Even God Has a Problem With Section 604: 82 Catholic Leaders Tell Senate to Reject CLARITY
A coalition of 82 Catholic leaders and organizations urged Senate leaders in both parties on Tuesday to oppose a provision of the CLARITY Act, the market structure bill that would legalize most crypto activity in the United States, arguing the language could facilitate human trafficking and other illicit finance. The letter, organized by the Alliance to End Human Trafficking and first reported by Punchbowl News, was addressed to Senate Majority Leader John Thune and Minority Leader Chuck Schumer. "Catholic social teaching calls us to uphold solidarity, protect the vulnerable, and ensure that economic systems are ordered toward justice rather than exploitation," the signatories wrote. "The test of any financial system is not simply whether it generates wealth or innovation, but whether it safeguards human life and dignity," the letter continued.
The coalition specifically targeted Section 604 of the bill, known as the Blockchain Regulatory Certainty Act (BRCA), which would exempt non-custodial decentralized-finance developers, open-source code publishers, node operators and unhosted wallet providers from money-transmitter classification under the Bank Secrecy Act, removing them from related registration and reporting obligations. Industry groups have said BRCA is a red line and that they will not support the legislation without it. The provision has circulated in various legislative forms since at least 2018. The Catholic leaders argued BRCA "may make it more difficult to responsibly monitor illicit financial activity tied to trafficking, organized crime, child exploitation, sanctions evasion, and other forms of abuse." In the past year, the Trump Department of Justice has sent multiple crypto software developers to prison for creating tools that allow customers to make on-chain transactions private, the type of prosecutorial risk BRCA is designed to eliminate.
The bill cleared the Senate Banking Committee 15-9 on May 14, 2026, and still requires a full Senate floor vote. According to Polymarket, the implied probability that President Donald Trump signs CLARITY into law this year stood at roughly 41-42% as of Wednesday, down sharply on the day. The Catholic letter follows a separate June 23 correspondence to Acting Attorney General Todd Blanche and White House crypto advisor Patrick Witt, signed by the National District Attorneys Association, the National Association of Assistant U.S. Attorneys, the International Association of Chiefs of Police and the National Sheriffs' Association, representing more than 70,000 law enforcement professionals, who raised similar concerns about Section 604.

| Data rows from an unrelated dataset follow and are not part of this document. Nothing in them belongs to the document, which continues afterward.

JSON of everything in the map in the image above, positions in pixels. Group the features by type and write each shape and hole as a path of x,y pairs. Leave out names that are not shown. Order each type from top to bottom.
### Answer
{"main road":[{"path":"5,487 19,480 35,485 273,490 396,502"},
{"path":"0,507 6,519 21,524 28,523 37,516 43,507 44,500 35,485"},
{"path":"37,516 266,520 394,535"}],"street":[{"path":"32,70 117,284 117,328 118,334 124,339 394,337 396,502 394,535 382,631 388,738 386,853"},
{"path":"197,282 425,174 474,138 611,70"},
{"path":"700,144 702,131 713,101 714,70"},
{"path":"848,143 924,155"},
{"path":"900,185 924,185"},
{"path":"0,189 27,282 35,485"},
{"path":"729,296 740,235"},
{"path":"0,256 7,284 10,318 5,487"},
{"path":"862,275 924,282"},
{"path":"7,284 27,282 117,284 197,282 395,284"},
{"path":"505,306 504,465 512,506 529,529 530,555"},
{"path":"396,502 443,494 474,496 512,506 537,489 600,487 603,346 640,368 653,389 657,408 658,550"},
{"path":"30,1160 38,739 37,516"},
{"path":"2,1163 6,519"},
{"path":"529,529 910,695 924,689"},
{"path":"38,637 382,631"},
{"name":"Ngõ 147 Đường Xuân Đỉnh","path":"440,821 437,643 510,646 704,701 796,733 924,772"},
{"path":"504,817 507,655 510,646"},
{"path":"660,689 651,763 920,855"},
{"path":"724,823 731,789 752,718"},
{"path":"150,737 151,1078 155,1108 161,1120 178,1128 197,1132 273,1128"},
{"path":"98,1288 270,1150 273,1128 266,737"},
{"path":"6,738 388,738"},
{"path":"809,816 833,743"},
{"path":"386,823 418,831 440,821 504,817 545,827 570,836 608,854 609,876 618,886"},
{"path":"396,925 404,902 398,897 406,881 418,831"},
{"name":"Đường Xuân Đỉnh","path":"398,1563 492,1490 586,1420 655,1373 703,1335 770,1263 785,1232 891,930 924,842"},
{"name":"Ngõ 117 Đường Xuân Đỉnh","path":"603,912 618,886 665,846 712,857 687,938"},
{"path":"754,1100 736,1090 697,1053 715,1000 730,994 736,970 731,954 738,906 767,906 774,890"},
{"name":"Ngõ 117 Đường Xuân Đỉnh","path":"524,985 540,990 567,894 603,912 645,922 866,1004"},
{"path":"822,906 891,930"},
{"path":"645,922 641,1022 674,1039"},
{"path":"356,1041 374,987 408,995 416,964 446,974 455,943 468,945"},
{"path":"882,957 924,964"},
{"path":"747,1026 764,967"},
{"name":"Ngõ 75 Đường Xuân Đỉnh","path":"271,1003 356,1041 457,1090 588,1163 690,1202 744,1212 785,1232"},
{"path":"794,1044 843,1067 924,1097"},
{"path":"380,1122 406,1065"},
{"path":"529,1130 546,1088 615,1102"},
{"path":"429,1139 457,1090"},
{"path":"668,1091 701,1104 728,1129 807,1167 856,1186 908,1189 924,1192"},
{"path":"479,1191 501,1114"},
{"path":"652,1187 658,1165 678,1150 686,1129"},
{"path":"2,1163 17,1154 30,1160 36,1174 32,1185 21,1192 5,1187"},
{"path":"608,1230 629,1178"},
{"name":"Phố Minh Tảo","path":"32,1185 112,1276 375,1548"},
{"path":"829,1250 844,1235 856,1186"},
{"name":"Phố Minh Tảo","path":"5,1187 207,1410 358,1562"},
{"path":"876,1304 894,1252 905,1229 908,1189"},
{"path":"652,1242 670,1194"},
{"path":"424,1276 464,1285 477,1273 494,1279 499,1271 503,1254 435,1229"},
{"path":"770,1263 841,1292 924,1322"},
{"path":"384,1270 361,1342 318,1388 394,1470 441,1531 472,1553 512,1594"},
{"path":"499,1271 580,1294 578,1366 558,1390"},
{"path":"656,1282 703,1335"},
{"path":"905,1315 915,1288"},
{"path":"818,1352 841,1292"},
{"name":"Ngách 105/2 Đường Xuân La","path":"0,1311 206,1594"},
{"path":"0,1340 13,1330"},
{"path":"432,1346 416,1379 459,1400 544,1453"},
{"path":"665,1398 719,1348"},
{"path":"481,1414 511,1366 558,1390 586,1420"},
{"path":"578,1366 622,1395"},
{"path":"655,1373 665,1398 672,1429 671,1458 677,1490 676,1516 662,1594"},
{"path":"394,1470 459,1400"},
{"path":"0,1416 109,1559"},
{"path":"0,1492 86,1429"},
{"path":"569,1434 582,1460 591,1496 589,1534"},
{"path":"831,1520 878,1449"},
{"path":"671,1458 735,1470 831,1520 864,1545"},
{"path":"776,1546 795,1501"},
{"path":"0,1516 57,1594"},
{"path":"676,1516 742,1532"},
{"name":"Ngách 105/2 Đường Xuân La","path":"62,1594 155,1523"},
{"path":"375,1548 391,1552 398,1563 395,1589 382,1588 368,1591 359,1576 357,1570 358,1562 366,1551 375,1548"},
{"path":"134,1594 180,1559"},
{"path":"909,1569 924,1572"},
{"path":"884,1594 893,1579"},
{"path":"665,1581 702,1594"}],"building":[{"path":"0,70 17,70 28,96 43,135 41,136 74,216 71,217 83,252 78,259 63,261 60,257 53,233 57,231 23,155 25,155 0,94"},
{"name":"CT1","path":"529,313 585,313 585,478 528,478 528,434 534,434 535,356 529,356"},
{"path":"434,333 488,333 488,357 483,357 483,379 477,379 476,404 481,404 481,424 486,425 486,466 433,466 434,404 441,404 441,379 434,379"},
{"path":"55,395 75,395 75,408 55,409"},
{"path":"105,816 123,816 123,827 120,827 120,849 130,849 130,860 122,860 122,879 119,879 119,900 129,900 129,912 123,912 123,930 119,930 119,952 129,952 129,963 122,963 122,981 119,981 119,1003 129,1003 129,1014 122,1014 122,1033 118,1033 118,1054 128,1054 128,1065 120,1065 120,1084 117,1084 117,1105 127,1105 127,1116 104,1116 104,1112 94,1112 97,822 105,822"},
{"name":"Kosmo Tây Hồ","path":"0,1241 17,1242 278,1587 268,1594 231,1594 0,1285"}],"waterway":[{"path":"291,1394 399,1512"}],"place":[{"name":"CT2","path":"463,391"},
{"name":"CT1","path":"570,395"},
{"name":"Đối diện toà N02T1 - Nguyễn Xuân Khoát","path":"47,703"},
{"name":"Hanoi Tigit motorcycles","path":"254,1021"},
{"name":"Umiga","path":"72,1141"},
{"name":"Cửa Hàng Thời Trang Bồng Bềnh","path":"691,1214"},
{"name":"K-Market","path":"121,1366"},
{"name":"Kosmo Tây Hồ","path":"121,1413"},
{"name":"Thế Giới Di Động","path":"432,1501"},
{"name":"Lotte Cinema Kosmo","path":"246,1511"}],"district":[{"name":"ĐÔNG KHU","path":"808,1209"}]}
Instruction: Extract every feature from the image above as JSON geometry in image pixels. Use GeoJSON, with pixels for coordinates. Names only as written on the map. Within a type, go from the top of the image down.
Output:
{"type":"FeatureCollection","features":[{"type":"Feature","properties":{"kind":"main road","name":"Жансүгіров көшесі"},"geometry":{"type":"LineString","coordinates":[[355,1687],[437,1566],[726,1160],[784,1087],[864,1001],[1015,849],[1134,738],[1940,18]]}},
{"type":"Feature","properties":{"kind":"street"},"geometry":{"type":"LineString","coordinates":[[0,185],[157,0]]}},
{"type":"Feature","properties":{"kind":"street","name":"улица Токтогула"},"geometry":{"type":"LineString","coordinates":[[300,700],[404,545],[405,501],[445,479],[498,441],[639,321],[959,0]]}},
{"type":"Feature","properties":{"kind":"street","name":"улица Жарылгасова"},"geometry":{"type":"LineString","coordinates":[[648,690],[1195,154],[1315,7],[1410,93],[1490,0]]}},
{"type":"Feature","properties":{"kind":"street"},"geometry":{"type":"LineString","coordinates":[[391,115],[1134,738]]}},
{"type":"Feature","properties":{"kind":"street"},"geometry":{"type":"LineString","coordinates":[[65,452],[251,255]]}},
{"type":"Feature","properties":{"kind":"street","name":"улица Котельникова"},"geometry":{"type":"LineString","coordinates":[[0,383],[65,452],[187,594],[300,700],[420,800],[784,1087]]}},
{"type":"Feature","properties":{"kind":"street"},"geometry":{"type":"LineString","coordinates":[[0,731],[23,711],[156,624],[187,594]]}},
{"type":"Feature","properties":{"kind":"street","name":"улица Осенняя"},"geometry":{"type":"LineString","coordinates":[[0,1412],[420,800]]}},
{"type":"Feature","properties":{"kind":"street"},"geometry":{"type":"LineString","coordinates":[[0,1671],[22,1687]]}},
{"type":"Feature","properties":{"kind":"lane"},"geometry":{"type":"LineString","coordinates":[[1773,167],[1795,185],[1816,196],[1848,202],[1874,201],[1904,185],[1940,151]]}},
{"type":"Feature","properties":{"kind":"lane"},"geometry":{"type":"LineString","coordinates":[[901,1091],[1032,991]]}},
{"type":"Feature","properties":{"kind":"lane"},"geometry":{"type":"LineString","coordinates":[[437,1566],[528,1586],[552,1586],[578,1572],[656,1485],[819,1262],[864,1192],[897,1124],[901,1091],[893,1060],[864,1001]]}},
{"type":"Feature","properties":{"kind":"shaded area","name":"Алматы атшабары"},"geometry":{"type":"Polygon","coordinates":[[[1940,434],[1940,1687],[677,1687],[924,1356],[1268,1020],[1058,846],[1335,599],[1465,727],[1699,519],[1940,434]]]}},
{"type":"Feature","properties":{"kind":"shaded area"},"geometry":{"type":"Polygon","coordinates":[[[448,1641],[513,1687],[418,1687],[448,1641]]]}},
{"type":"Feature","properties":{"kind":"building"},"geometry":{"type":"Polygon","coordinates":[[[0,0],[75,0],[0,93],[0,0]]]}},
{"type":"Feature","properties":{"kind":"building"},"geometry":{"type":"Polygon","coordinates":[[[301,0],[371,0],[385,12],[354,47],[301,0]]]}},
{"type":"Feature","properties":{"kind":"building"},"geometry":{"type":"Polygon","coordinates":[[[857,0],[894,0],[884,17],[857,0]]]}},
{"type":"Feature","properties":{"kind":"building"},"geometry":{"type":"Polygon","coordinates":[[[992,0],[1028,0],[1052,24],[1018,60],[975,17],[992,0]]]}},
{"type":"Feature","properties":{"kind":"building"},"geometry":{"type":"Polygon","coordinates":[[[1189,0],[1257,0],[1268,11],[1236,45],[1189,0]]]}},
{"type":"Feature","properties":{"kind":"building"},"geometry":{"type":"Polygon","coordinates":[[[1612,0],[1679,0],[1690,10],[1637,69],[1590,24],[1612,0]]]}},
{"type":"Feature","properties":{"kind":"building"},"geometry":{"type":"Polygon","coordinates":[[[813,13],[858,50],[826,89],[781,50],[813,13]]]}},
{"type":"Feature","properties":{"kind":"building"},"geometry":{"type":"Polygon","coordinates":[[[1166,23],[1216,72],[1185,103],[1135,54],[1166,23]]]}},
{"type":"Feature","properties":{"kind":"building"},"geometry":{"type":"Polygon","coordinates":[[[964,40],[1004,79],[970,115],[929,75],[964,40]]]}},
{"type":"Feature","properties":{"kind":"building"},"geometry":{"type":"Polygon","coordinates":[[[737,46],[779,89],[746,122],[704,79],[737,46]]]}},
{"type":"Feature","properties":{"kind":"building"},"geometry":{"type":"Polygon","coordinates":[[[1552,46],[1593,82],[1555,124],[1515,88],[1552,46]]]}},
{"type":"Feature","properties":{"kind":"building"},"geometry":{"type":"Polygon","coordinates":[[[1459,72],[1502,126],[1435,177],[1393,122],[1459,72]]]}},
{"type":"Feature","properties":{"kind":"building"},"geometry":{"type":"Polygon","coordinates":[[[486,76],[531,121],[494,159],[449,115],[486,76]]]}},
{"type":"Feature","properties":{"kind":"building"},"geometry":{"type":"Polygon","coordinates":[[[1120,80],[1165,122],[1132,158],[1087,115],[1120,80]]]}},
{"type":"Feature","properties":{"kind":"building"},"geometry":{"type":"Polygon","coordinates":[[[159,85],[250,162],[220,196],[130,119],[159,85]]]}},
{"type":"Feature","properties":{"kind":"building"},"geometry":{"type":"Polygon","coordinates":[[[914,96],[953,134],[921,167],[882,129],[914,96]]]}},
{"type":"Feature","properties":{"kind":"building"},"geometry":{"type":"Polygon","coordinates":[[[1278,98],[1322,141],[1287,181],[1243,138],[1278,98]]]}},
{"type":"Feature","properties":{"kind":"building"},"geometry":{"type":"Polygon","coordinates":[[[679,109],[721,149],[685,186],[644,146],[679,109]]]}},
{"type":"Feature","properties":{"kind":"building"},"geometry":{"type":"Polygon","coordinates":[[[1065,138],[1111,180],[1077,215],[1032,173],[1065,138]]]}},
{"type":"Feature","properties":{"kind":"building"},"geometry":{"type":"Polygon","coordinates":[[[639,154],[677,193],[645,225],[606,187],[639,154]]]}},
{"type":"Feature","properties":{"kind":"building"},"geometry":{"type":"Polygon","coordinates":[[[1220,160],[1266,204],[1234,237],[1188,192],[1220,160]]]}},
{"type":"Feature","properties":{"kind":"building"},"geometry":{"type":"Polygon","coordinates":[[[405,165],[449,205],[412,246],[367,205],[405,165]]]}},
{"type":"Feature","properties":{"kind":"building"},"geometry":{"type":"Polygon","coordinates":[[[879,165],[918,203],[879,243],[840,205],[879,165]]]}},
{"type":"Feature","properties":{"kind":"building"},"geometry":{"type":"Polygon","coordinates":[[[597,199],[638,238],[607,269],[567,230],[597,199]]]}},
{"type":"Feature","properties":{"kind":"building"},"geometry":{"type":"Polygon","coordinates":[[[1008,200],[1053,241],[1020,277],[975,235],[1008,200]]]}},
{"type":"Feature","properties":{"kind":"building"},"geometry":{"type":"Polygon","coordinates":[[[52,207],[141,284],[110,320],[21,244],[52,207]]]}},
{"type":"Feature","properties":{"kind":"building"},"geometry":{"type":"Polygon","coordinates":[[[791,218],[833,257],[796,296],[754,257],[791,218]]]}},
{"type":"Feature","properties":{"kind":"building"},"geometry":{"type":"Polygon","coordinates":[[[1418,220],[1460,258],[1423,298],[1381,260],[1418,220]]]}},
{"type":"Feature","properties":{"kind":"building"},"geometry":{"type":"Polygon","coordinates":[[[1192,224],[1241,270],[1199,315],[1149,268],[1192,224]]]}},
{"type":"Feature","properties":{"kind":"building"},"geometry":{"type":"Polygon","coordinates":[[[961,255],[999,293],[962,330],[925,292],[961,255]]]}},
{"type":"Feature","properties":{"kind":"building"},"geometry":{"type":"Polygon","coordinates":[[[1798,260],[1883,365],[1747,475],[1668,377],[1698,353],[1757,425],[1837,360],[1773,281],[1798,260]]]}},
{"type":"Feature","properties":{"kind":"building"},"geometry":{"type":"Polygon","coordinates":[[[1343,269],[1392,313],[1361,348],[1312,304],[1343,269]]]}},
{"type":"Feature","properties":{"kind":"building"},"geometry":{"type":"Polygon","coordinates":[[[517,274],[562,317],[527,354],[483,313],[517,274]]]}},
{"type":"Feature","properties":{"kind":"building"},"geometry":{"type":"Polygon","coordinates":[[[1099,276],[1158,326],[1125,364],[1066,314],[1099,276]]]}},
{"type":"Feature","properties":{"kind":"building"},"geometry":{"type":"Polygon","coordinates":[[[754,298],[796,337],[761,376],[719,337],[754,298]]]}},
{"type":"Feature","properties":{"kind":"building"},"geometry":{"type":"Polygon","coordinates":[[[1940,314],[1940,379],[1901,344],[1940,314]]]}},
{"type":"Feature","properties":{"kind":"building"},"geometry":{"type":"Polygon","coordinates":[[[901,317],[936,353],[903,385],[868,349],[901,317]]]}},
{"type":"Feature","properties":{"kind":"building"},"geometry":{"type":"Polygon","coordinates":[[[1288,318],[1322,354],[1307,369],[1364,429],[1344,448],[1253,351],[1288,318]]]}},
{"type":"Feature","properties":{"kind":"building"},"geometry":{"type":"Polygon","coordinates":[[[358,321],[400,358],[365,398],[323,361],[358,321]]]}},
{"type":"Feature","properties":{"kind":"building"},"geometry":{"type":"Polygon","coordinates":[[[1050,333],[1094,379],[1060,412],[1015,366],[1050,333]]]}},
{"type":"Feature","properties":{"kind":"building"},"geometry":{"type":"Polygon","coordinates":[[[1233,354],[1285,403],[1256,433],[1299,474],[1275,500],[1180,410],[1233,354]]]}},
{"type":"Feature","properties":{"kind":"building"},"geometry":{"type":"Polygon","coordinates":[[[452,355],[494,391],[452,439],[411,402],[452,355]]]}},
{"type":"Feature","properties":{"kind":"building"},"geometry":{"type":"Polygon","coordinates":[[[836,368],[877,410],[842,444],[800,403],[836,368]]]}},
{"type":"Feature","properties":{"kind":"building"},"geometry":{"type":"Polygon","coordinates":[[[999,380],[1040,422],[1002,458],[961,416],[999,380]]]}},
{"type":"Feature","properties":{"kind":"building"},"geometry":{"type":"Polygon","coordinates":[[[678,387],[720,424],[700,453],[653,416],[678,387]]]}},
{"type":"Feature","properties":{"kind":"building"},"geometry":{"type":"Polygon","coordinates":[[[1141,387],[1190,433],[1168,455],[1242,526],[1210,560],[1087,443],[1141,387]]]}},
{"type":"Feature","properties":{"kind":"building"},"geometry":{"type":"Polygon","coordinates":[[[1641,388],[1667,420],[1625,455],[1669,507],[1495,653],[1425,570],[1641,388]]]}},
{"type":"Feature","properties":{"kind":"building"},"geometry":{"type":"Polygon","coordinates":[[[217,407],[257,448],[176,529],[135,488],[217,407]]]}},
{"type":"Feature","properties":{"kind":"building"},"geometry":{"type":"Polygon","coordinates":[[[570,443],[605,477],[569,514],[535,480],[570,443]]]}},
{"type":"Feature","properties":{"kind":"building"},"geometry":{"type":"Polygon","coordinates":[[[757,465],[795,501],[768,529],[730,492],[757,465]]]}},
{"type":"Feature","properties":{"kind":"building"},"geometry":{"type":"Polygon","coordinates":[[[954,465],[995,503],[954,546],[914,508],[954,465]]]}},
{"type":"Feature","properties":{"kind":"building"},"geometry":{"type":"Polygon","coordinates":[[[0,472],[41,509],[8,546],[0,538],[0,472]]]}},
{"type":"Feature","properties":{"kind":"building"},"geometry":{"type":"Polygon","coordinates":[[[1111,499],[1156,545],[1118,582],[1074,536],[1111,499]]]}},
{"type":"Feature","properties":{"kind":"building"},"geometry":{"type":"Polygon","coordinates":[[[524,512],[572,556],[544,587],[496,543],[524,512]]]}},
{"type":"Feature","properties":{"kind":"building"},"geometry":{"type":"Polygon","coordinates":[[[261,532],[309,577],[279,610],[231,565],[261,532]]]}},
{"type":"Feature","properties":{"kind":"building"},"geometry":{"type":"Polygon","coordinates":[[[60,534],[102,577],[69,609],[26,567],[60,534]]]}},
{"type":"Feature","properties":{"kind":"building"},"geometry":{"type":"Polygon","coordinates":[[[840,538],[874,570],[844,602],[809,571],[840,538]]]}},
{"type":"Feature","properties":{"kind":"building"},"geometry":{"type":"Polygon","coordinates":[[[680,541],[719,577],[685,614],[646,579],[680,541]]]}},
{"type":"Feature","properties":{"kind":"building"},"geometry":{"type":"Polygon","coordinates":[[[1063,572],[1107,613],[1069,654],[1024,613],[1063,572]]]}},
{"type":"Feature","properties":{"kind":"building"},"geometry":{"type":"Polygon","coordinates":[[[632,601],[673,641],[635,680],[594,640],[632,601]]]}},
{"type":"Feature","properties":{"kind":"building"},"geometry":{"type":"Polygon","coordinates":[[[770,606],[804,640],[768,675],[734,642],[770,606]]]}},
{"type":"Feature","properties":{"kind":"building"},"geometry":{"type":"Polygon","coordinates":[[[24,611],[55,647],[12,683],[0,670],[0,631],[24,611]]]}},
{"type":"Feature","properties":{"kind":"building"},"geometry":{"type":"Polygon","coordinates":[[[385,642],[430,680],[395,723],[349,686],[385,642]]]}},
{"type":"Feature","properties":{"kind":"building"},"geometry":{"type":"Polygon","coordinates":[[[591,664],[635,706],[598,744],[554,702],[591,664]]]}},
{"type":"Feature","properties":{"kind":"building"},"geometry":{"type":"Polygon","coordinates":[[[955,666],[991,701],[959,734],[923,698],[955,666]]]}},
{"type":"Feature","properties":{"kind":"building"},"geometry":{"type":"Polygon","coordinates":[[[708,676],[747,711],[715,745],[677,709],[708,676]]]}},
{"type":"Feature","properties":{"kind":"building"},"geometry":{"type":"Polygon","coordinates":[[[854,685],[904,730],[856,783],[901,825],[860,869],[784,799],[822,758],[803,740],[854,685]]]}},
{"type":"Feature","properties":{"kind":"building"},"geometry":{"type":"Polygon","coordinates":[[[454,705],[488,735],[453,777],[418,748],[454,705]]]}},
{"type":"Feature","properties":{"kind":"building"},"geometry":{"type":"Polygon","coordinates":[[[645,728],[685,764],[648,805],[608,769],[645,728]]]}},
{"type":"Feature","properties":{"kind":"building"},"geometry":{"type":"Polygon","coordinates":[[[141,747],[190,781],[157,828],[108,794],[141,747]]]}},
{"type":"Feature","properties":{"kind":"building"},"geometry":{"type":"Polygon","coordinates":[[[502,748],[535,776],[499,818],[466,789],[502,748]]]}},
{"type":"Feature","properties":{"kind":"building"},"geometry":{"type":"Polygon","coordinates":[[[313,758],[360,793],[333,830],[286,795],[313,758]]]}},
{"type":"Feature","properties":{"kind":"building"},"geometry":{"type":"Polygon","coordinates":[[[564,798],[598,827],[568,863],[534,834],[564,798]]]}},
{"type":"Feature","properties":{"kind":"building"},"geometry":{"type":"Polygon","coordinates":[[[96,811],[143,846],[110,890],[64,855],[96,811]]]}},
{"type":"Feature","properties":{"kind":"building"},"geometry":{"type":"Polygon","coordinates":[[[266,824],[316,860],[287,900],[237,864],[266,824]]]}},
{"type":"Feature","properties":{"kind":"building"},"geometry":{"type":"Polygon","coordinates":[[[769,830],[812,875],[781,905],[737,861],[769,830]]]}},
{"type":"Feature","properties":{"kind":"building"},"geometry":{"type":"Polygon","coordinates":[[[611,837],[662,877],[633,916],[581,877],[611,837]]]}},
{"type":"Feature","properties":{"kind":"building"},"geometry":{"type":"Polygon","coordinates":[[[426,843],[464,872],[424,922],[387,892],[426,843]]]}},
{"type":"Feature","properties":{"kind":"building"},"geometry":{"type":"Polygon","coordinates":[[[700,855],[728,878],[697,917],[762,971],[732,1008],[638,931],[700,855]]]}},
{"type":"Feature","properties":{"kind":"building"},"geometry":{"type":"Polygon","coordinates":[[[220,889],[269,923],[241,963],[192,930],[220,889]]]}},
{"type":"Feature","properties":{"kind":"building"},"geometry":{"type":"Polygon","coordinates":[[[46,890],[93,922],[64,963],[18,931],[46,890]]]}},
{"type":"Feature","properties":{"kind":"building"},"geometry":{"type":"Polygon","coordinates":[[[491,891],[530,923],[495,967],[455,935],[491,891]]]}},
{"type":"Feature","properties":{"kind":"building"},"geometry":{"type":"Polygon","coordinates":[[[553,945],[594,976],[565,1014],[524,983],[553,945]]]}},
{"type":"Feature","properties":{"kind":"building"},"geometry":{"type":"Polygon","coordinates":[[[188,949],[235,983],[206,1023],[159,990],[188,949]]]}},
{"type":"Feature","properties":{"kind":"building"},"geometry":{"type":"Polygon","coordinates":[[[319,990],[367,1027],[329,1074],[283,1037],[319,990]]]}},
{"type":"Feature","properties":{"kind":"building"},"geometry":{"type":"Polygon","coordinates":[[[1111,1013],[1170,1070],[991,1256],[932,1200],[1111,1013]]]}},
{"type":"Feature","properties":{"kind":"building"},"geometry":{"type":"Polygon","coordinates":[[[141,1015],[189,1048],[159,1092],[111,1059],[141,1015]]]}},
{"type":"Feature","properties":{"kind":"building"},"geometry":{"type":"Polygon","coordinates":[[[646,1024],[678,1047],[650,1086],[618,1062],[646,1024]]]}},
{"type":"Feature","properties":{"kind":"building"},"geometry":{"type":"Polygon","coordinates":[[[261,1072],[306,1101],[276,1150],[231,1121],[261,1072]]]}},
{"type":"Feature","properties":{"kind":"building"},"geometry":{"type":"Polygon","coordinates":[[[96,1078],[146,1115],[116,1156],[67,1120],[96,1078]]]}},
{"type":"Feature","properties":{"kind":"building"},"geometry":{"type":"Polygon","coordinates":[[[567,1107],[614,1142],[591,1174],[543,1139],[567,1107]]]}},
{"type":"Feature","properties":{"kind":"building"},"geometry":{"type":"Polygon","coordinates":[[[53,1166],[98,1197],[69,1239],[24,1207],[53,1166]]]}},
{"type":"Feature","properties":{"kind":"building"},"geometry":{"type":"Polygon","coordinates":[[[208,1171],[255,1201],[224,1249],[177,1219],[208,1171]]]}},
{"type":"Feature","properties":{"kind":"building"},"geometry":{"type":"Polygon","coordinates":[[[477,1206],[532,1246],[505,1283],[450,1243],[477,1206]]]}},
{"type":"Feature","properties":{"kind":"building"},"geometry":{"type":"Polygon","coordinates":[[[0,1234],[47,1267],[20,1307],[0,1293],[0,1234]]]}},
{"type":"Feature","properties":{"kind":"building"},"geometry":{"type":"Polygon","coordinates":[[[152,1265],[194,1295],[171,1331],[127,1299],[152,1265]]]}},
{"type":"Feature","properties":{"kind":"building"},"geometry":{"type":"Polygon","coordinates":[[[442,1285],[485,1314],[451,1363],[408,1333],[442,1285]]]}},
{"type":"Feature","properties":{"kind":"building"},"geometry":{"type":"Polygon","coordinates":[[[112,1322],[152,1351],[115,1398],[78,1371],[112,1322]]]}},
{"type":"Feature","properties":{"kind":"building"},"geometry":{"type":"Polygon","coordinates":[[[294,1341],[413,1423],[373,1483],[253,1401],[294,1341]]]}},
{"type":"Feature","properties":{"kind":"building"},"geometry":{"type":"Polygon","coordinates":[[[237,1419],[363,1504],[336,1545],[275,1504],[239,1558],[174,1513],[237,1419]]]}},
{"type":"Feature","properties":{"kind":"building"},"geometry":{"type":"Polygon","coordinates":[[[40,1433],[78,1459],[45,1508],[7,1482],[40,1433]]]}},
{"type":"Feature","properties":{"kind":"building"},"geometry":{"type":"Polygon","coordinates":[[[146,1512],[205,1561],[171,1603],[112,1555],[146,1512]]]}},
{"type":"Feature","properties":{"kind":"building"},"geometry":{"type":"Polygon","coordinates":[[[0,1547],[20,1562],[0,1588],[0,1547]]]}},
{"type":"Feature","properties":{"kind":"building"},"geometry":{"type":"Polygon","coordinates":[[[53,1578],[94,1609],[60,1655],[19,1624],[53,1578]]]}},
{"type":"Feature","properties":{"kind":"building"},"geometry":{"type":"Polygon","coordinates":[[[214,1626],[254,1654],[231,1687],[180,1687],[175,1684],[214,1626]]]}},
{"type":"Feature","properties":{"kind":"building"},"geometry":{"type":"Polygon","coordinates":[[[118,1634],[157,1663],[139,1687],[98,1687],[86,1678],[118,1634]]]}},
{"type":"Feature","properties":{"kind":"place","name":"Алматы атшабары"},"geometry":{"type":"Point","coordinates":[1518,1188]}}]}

The provision is one of several sticking points. Wall Street is seeking language restricting stablecoin rewards, Native American tribes want clauses limiting prediction-market sports wagers, and some Democrats are demanding restrictions on the crypto ventures of President Donald Trump and his family. The bill must pass by next month, industry leaders have said, or it is unlikely to become law this year given the November midterms.